La subversion, en rock, ne passe pas nécessairement par les hurlements et les guitares déchainées. Et une dose de subtilité ou de décalage permet souvent d’obtenir le maximum d’effets. Si on avait attendu le wagon Serfs Up ! pour rattraper le train de Fat White Family, le mélange de morceaux amples, ronds et plaisants et d’un propos plus acide avait énormément plu.
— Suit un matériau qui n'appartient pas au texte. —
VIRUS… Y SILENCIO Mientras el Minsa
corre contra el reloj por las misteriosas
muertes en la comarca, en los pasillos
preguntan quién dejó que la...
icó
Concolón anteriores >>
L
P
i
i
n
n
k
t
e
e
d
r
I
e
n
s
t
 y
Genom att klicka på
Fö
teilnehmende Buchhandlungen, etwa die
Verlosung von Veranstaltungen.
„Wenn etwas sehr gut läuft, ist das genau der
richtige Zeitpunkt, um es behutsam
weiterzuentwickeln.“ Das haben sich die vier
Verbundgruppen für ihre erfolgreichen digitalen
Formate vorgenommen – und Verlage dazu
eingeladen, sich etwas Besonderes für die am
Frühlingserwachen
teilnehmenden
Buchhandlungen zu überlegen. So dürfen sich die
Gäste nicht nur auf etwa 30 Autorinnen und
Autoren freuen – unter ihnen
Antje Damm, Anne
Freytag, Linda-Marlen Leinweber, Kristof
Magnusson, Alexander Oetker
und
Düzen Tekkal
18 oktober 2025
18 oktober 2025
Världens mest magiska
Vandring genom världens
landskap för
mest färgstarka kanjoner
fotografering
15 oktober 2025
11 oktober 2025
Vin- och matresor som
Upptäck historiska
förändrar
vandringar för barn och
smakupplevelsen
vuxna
Ce digne successeur brouille encore plus les pistes, il reste compliqué de définir la musique de Fat White Family. Parce que c’est surtout d’un style, d’un ton dont on parle. Le mélange d’un humour tongue-in-cheek mais occasionnellement provocateur avec une musique plutôt suave peut faire penser à Pulp. Surtout quand ils s’enfoncent sans restriction dans le slow langoureux (Religion For One). Il faut aller chercher de ce côté-là parce que leur folie douce et leur occasionnelle rage ne se départit jamais d’une rondeur de son.
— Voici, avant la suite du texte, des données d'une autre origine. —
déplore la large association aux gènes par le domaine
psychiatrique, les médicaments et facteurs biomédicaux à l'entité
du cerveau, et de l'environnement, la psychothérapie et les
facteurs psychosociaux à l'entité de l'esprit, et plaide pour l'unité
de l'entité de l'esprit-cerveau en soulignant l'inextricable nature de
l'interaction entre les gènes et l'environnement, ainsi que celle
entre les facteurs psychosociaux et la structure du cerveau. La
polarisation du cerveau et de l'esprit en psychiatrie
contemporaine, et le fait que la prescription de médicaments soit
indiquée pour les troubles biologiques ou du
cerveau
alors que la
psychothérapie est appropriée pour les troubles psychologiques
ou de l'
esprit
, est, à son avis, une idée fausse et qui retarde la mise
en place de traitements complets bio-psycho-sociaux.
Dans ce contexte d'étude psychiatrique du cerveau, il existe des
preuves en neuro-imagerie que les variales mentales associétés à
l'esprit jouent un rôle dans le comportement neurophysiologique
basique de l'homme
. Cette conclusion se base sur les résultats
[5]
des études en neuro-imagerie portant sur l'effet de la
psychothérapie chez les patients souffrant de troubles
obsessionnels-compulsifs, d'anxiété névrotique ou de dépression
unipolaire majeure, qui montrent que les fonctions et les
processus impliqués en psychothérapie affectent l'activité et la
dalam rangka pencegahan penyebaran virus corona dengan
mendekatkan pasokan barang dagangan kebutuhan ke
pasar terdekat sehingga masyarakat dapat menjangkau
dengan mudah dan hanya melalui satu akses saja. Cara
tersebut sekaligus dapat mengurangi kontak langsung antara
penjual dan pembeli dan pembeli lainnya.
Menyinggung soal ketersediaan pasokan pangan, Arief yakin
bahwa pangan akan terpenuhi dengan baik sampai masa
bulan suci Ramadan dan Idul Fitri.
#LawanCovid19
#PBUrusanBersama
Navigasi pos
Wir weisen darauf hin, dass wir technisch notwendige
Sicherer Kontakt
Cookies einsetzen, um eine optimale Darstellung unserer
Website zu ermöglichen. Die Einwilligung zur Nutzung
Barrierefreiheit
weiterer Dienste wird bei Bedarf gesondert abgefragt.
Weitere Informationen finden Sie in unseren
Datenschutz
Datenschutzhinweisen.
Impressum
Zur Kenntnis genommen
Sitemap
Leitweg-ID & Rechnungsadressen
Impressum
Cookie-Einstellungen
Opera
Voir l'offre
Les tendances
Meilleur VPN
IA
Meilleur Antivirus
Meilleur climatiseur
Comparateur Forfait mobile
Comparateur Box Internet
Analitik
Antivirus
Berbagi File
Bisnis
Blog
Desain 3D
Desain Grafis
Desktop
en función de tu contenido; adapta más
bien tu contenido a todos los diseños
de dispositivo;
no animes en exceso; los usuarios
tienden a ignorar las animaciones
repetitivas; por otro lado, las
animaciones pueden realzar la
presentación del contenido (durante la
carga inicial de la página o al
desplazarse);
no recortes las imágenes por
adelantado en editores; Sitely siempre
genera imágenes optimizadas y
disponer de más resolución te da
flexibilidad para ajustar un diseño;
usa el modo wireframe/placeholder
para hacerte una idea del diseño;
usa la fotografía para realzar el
Dans leurs meilleurs moments, ils proposent quelques tout grands morceaux comme Feed The Horse ou Work. Epinglons aussi la montée subreptice de John Lennon ou le monologue assez dingue de Today You Became Man, genre de transe endiablée qui décrit une circoncision un peu rude. Les titres des morceaux restent parfaits (Polygamy Is Only For The Chief) et cachent des morceaux faussement déconstruits, avec des sons étranges mais toujours une ligne plutôt pop.

Il ne faut pas jouer les zozos pour le plaisir de faire son intéressant. En implémentant la folie dans des morceaux presque symphoniques parfois, ils cachent mal leur provocation, c’est un peu de l’entrisme musical. Plutôt que cracher sur le sorteur, il leur semble préférable de rentrer dans le club pour mettre le souk. Mais en costume. Avec des baskets orange, mais une cravate. Je ne sais pas jusqu’où cette analogie est pertinente mais la dualité de Fat White Family se révèle toujours aussi jouissive.